◆ HOW TO COMPLETE THIS TASK
From the entries below, copy every line that has the word "cafe".

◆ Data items
***

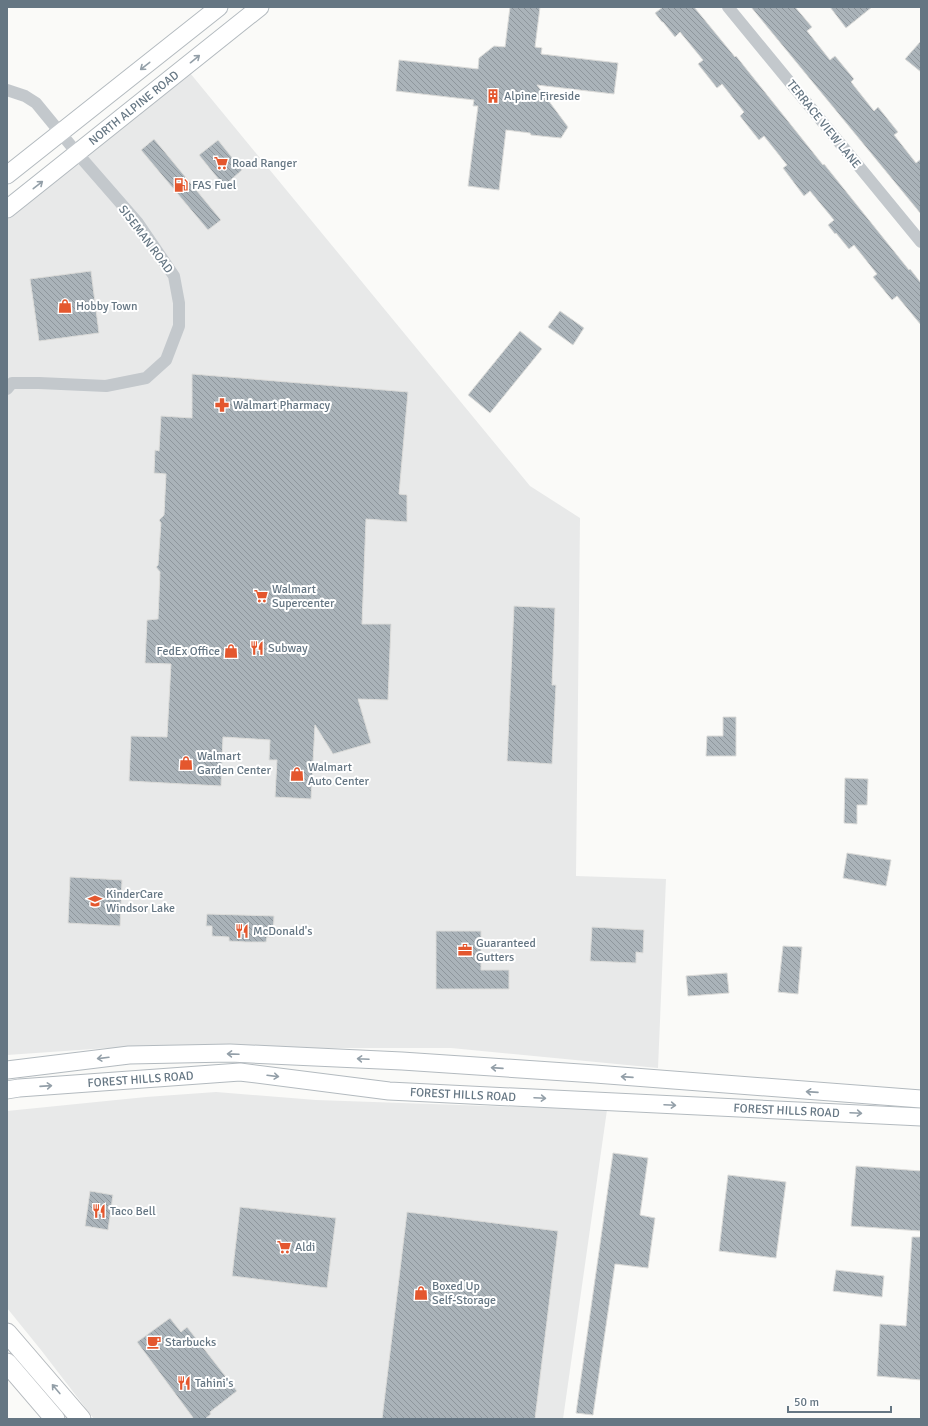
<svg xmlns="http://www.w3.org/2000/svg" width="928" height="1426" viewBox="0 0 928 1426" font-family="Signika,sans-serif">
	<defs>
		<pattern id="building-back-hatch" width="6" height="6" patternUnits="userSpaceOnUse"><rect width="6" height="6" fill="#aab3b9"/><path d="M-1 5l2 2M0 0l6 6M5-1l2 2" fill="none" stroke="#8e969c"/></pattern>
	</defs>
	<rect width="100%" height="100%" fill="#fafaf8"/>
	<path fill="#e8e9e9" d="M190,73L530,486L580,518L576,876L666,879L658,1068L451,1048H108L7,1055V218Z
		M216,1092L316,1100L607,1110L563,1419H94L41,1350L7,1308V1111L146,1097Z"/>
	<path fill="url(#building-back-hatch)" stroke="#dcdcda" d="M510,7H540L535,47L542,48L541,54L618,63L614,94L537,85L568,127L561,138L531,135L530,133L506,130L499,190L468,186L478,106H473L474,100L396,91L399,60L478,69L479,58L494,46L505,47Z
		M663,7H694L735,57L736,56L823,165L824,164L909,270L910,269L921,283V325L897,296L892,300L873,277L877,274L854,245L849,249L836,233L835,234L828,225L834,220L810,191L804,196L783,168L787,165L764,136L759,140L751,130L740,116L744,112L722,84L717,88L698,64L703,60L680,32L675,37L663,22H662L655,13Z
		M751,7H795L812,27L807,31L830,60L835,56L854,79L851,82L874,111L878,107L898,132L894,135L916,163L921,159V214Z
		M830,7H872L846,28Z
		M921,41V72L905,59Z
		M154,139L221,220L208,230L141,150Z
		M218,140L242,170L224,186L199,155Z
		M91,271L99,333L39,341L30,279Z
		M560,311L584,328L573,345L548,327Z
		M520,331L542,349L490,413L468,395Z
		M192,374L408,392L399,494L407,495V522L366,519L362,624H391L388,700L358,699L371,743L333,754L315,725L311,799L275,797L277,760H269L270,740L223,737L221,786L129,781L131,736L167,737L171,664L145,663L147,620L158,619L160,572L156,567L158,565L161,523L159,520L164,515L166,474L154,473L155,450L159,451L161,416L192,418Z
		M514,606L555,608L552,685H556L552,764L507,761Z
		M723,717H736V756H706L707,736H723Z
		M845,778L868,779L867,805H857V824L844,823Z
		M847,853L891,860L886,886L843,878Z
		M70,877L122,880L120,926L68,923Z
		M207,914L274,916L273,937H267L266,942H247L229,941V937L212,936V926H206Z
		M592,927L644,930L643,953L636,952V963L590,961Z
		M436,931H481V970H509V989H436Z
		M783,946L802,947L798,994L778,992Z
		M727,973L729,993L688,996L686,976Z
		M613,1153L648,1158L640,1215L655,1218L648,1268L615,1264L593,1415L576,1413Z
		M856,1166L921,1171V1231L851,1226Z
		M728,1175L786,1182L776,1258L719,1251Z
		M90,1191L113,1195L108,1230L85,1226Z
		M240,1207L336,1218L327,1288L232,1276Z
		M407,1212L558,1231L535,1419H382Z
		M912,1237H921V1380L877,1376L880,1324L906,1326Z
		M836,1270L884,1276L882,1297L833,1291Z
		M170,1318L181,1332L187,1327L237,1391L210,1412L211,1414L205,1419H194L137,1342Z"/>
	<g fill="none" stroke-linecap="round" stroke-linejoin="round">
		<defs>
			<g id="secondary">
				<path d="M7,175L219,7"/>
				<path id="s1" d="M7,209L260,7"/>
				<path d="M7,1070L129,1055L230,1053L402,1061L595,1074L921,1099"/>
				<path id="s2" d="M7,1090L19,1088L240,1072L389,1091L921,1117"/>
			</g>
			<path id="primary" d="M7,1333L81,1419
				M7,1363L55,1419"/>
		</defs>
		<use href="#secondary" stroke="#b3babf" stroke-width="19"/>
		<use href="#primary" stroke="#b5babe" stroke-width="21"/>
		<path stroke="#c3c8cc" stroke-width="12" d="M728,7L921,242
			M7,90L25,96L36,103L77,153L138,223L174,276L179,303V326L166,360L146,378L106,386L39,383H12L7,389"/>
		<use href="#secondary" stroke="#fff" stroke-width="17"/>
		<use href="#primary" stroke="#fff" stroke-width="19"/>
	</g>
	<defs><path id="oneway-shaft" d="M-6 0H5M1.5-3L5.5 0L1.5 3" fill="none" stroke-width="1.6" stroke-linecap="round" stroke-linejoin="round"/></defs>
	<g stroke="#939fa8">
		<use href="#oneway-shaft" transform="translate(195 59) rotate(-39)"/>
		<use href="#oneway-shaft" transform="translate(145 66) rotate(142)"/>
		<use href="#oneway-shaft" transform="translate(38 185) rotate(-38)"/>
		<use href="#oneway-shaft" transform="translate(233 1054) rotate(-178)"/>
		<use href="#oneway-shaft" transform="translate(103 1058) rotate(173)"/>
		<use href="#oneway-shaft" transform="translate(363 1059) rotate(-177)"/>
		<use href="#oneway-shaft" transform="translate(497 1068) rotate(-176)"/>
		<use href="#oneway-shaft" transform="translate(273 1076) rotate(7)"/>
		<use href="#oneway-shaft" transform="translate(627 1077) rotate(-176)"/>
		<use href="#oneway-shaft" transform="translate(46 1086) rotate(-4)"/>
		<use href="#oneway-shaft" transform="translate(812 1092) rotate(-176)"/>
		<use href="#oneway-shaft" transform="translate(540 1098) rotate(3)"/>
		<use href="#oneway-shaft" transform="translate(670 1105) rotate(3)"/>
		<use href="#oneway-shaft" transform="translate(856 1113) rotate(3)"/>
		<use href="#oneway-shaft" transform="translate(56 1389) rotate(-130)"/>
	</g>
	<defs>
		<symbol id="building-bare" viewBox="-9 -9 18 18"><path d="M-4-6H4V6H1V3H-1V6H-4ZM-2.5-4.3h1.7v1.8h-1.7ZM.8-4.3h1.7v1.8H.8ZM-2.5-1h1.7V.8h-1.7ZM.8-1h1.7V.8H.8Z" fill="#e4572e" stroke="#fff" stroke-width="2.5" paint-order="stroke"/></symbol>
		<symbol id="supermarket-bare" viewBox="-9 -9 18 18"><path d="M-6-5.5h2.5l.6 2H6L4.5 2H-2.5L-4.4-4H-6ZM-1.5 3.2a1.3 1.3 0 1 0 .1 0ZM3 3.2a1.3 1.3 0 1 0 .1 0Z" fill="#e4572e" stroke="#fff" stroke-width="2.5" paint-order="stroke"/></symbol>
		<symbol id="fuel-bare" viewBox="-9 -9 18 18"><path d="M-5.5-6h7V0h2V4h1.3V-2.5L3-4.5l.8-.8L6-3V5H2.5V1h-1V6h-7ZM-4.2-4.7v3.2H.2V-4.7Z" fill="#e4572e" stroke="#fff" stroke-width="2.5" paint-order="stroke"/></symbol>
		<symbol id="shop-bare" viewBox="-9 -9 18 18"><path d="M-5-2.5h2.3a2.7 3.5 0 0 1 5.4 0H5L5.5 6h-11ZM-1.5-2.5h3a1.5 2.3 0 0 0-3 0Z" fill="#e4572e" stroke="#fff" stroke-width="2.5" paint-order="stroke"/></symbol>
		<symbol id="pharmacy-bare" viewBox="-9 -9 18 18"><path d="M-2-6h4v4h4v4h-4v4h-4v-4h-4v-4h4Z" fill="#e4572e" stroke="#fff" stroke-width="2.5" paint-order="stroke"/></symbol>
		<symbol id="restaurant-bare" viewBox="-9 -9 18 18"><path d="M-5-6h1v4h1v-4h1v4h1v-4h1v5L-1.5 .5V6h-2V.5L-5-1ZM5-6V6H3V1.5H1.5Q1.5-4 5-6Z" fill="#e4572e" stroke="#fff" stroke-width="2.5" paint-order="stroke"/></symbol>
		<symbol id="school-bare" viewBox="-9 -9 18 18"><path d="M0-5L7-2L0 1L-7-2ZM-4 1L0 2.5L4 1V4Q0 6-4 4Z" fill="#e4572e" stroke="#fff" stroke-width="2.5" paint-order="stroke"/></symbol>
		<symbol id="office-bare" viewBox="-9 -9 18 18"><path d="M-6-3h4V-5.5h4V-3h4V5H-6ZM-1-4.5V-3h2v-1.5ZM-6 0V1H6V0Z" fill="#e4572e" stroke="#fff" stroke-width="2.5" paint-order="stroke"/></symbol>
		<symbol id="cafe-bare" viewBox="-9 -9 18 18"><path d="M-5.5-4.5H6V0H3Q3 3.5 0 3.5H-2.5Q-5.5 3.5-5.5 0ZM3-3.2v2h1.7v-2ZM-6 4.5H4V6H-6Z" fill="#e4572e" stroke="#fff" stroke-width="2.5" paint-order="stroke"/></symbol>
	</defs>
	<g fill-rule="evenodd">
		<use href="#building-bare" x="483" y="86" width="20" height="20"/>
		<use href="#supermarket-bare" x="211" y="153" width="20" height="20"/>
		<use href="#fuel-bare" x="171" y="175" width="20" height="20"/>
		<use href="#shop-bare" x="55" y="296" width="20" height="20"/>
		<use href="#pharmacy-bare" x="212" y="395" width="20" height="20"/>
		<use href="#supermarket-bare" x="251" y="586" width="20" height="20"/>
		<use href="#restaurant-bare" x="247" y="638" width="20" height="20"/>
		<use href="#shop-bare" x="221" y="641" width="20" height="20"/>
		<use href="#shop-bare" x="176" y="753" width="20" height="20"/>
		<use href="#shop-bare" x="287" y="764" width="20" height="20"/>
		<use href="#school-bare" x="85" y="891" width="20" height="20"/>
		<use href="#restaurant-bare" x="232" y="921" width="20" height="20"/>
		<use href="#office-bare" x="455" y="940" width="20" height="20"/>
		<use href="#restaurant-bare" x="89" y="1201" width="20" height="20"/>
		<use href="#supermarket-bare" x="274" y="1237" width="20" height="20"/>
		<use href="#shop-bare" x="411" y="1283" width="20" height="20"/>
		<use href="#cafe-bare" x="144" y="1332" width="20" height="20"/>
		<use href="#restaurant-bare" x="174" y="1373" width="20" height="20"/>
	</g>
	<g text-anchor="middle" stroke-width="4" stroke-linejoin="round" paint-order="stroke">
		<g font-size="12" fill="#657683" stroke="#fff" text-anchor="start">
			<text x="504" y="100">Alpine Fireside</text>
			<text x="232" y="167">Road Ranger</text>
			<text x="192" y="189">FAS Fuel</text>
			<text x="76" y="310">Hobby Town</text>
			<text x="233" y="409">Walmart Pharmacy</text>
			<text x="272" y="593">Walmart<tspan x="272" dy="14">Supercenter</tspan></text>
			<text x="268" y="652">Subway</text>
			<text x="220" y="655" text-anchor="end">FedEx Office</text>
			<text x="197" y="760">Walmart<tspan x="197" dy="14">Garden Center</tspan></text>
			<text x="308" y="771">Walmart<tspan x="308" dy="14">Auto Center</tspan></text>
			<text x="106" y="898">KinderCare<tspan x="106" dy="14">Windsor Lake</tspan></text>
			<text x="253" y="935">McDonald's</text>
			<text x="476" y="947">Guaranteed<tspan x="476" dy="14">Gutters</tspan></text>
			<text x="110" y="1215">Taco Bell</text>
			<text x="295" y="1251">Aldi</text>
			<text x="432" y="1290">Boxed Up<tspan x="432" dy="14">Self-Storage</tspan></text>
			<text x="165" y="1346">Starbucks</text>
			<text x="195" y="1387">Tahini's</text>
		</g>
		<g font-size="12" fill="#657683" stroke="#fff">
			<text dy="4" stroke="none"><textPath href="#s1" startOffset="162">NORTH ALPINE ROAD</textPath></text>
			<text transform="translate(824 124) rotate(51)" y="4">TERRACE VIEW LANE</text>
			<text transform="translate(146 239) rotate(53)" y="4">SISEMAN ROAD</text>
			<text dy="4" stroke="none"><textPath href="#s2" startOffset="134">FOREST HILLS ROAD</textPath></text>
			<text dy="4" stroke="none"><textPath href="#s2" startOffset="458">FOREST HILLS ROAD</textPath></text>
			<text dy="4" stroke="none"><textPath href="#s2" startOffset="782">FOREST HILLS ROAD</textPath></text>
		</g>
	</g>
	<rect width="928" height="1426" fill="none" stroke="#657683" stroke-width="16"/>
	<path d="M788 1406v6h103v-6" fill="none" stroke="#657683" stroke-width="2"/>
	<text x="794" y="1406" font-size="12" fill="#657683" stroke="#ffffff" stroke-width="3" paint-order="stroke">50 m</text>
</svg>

***

◆ WRITTEN ANSWER
		<symbol id="cafe-bare" viewBox="-9 -9 18 18"><path d="M-5.5-4.5H6V0H3Q3 3.5 0 3.5H-2.5Q-5.5 3.5-5.5 0ZM3-3.2v2h1.7v-2ZM-6 4.5H4V6H-6Z" fill="#e4572e" stroke="#fff" stroke-width="2.5" paint-order="stroke"/></symbol>
		<use href="#cafe-bare" x="144" y="1332" width="20" height="20"/>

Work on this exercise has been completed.